## Description of the task
Return the text from each of the rows below unchanged, and leave the pictures out.

## Extracted material

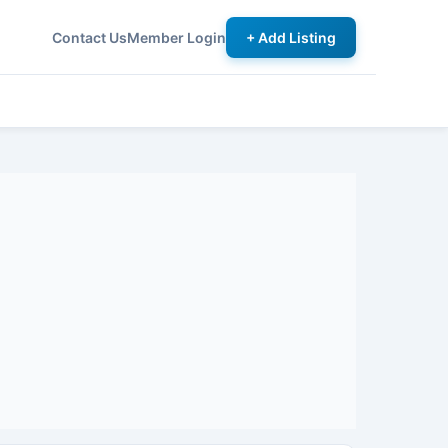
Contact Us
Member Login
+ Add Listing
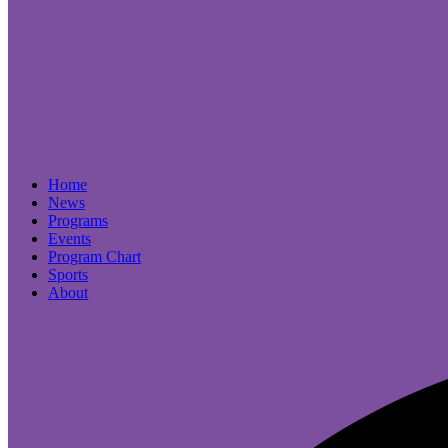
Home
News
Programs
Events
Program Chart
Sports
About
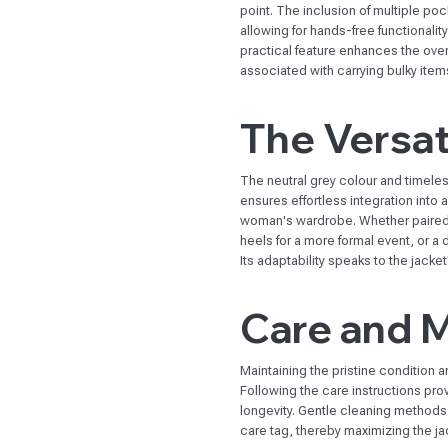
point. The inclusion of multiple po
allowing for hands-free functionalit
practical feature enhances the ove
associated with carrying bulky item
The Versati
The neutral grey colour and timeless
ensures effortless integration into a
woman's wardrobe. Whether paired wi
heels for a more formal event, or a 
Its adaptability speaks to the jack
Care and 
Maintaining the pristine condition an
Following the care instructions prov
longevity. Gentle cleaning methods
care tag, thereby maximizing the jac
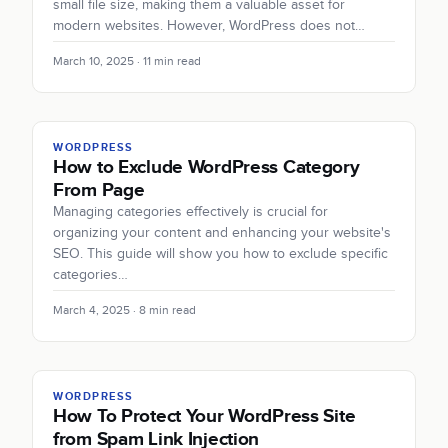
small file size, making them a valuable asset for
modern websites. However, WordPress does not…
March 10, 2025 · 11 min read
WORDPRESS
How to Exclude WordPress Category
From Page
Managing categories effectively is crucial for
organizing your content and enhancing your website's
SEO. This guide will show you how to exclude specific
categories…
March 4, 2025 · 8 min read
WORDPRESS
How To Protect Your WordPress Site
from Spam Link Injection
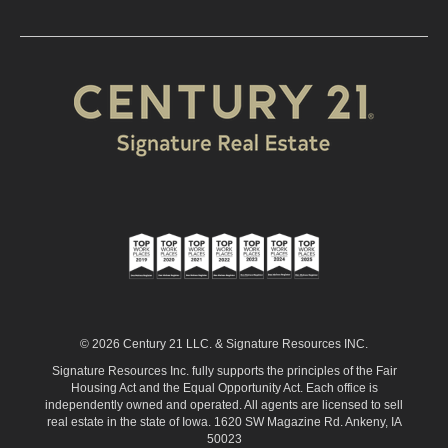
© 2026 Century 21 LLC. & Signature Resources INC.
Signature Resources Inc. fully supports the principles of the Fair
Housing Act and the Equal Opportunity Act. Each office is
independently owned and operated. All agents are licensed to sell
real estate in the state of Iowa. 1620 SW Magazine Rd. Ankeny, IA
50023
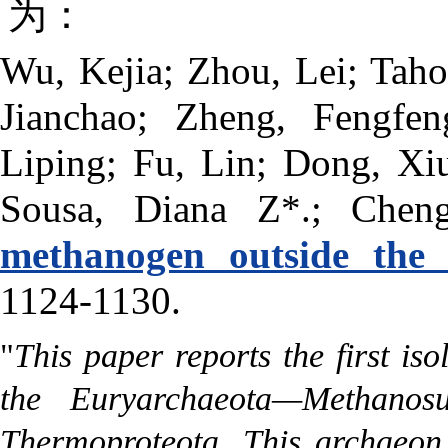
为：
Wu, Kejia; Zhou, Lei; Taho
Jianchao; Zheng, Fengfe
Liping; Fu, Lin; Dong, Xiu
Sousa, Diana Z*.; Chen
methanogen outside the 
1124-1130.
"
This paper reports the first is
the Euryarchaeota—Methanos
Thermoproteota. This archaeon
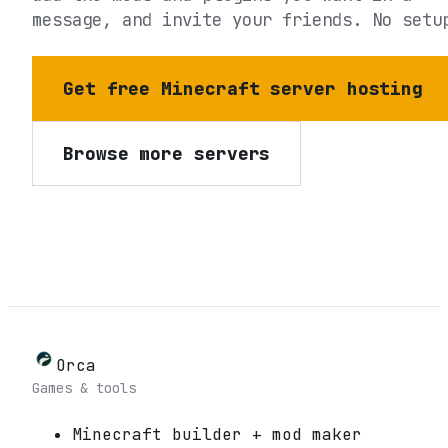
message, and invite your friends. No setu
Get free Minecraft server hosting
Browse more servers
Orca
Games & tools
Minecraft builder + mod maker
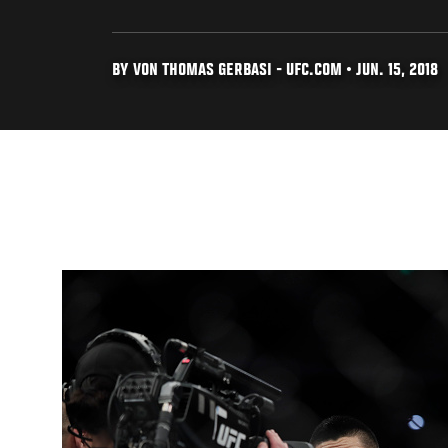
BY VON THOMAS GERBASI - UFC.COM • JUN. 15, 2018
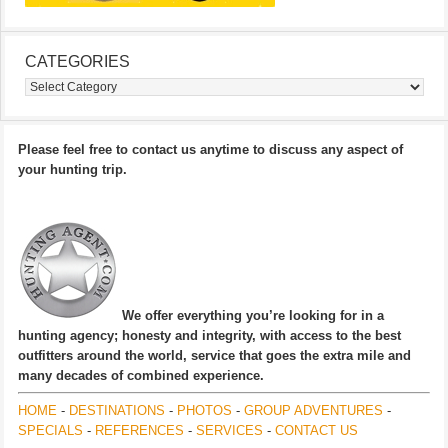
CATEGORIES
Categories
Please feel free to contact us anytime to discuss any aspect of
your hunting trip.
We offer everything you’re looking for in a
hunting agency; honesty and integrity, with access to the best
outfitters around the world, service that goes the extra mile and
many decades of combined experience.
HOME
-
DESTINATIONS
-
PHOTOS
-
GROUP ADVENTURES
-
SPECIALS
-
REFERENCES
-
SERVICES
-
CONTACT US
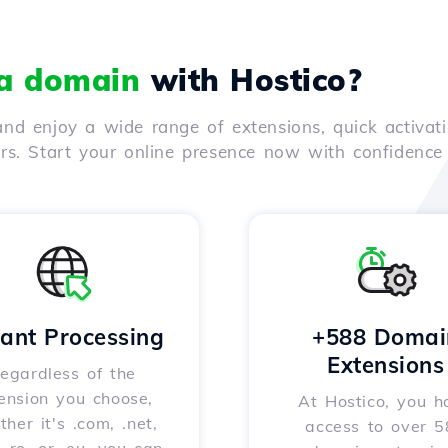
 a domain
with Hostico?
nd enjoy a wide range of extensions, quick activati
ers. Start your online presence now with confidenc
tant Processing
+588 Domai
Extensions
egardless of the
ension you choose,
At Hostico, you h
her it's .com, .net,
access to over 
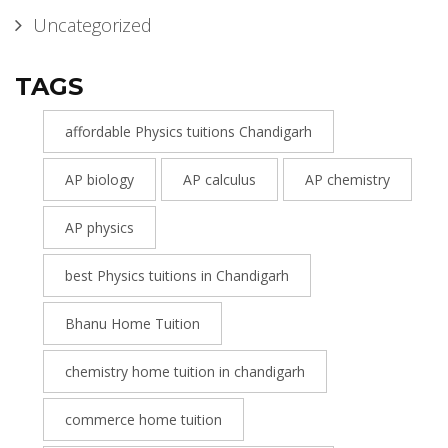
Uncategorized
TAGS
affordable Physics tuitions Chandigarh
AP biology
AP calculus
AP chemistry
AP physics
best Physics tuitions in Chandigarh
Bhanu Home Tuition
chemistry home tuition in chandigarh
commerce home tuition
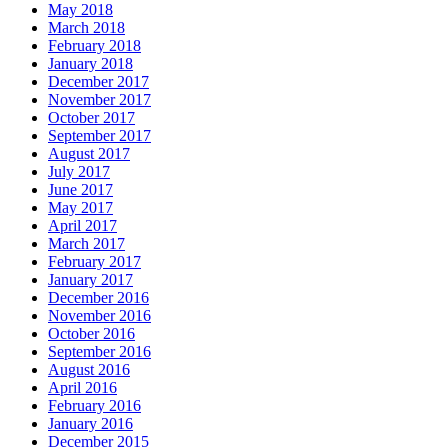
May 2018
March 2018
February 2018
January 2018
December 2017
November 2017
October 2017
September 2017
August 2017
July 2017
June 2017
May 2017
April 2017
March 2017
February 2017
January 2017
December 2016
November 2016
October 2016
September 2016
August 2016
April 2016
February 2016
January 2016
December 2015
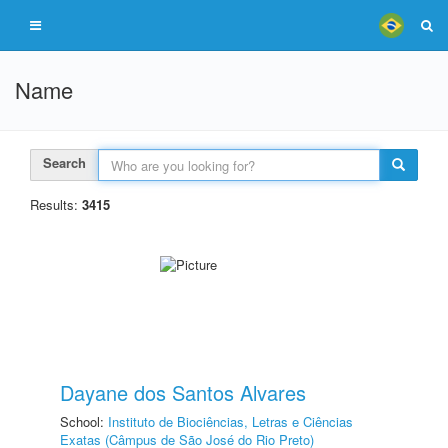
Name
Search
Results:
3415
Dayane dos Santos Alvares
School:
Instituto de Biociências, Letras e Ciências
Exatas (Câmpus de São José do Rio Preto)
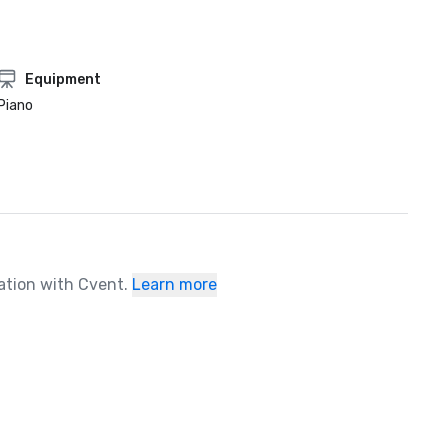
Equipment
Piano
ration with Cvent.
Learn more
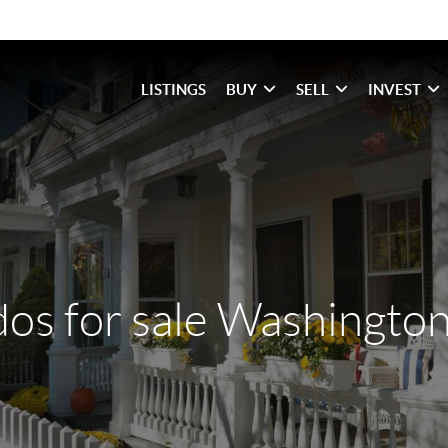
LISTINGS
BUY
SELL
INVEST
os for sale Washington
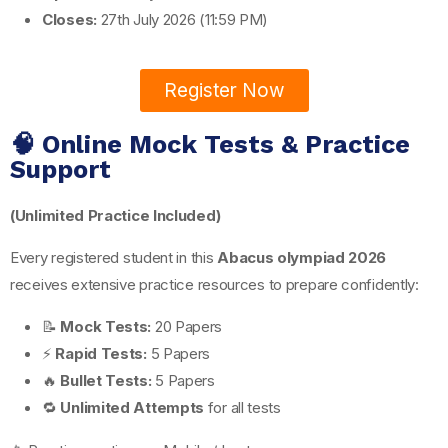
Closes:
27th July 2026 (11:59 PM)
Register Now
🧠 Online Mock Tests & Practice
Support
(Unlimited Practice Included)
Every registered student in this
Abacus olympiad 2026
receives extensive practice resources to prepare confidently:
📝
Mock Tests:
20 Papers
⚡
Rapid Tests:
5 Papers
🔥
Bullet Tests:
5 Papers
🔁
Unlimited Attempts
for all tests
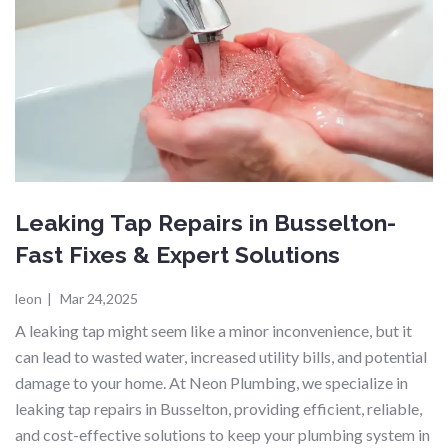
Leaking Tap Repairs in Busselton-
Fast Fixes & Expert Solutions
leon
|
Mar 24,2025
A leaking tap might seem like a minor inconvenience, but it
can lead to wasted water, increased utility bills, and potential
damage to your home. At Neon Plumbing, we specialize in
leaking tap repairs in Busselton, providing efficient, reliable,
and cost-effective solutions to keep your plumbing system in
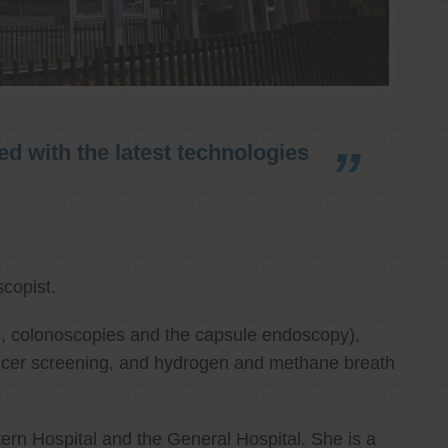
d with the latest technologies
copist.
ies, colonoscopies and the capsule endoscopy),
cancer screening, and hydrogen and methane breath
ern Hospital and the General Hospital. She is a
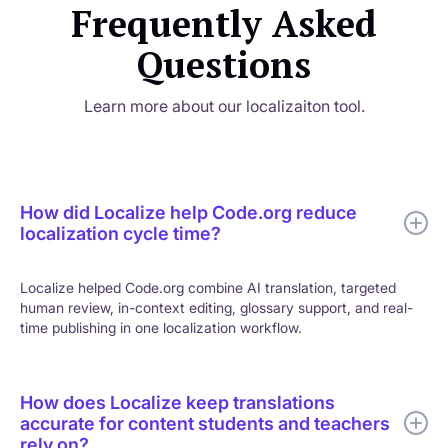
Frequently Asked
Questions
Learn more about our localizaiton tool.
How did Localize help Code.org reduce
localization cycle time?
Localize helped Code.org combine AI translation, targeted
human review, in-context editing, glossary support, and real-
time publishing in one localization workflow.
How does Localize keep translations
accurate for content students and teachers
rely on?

## Reply to the task
Contact Us
Member Login
+ Add Listing
Home
News
Programs
Events
Program Chart
Sports
About
point. The inclusion of multiple po
allowing for hands-free functionalit
practical feature enhances the ove
associated with carrying bulky item
The Versati
The neutral grey colour and timeless
ensures effortless integration into a
woman's wardrobe. Whether paired wi
heels for a more formal event, or a 
Its adaptability speaks to the jack
Care and 
Maintaining the pristine condition an
Following the care instructions prov
longevity. Gentle cleaning methods
care tag, thereby maximizing the jac
small file size, making them a valuable asset for
modern websites. However, WordPress does not…
March 10, 2025 · 11 min read
WORDPRESS
How to Exclude WordPress Category
From Page
Managing categories effectively is crucial for
organizing your content and enhancing your website's
SEO. This guide will show you how to exclude specific
categories…
March 4, 2025 · 8 min read
WORDPRESS
How To Protect Your WordPress Site
from Spam Link Injection
© 2026 Century 21 LLC. & Signature Resources INC.
Signature Resources Inc. fully supports the principles of the Fair
Housing Act and the Equal Opportunity Act. Each office is
independently owned and operated. All agents are licensed to sell
real estate in the state of Iowa. 1620 SW Magazine Rd. Ankeny, IA
50023
为：
Wu, Kejia; Zhou, Lei; Taho
Jianchao; Zheng, Fengfe
Liping; Fu, Lin; Dong, Xiu
Sousa, Diana Z*.; Chen
methanogen outside the 
1124-1130.
"
This paper reports the first is
the Euryarchaeota—Methanos
Thermoproteota. This archaeon
message, and invite your friends. No setu
Get free Minecraft server hosting
Browse more servers
Orca
Games & tools
Minecraft builder + mod maker
BY VON THOMAS GERBASI - UFC.COM • JUN. 15, 2018
CATEGORIES
Categories
Please feel free to contact us anytime to discuss any aspect of
your hunting trip.
We offer everything you’re looking for in a
hunting agency; honesty and integrity, with access to the best
outfitters around the world, service that goes the extra mile and
many decades of combined experience.
HOME
-
DESTINATIONS
-
PHOTOS
-
GROUP ADVENTURES
-
SPECIALS
-
REFERENCES
-
SERVICES
-
CONTACT US
 a domain
with Hostico?
nd enjoy a wide range of extensions, quick activati
ers. Start your online presence now with confidenc
tant Processing
+588 Domai
Extensions
egardless of the
ension you choose,
At Hostico, you h
her it's .com, .net,
access to over 
Uncategorized
TAGS
affordable Physics tuitions Chandigarh
AP biology
AP calculus
AP chemistry
AP physics
best Physics tuitions in Chandigarh
Bhanu Home Tuition
chemistry home tuition in chandigarh
commerce home tuition
May 2018
March 2018
February 2018
January 2018
December 2017
November 2017
October 2017
September 2017
August 2017
July 2017
June 2017
May 2017
April 2017
March 2017
February 2017
January 2017
December 2016
November 2016
October 2016
September 2016
August 2016
April 2016
February 2016
January 2016
December 2015
Name
Search
Results:
3415
Dayane dos Santos Alvares
School:
Instituto de Biociências, Letras e Ciências
Exatas (Câmpus de São José do Rio Preto)
Equipment
Piano
ration with Cvent.
Learn more
LISTINGS
BUY
SELL
INVEST
os for sale Washington
Closes:
27th July 2026 (11:59 PM)
Register Now
🧠 Online Mock Tests & Practice
Support
(Unlimited Practice Included)
Every registered student in this
Abacus olympiad 2026
receives extensive practice resources to prepare confidently:
📝
Mock Tests:
20 Papers
⚡
Rapid Tests:
5 Papers
🔥
Bullet Tests:
5 Papers
🔁
Unlimited Attempts
for all tests
Leaking Tap Repairs in Busselton-
Fast Fixes & Expert Solutions
leon
|
Mar 24,2025
A leaking tap might seem like a minor inconvenience, but it
can lead to wasted water, increased utility bills, and potential
damage to your home. At Neon Plumbing, we specialize in
leaking tap repairs in Busselton, providing efficient, reliable,
and cost-effective solutions to keep your plumbing system in
d with the latest technologies
copist.
ies, colonoscopies and the capsule endoscopy),
cancer screening, and hydrogen and methane breath
ern Hospital and the General Hospital. She is a
Frequently Asked
Questions
Learn more about our localizaiton tool.
How did Localize help Code.org reduce
localization cycle time?
Localize helped Code.org combine AI translation, targeted
human review, in-context editing, glossary support, and real-
time publishing in one localization workflow.
How does Localize keep translations
accurate for content students and teachers
rely on?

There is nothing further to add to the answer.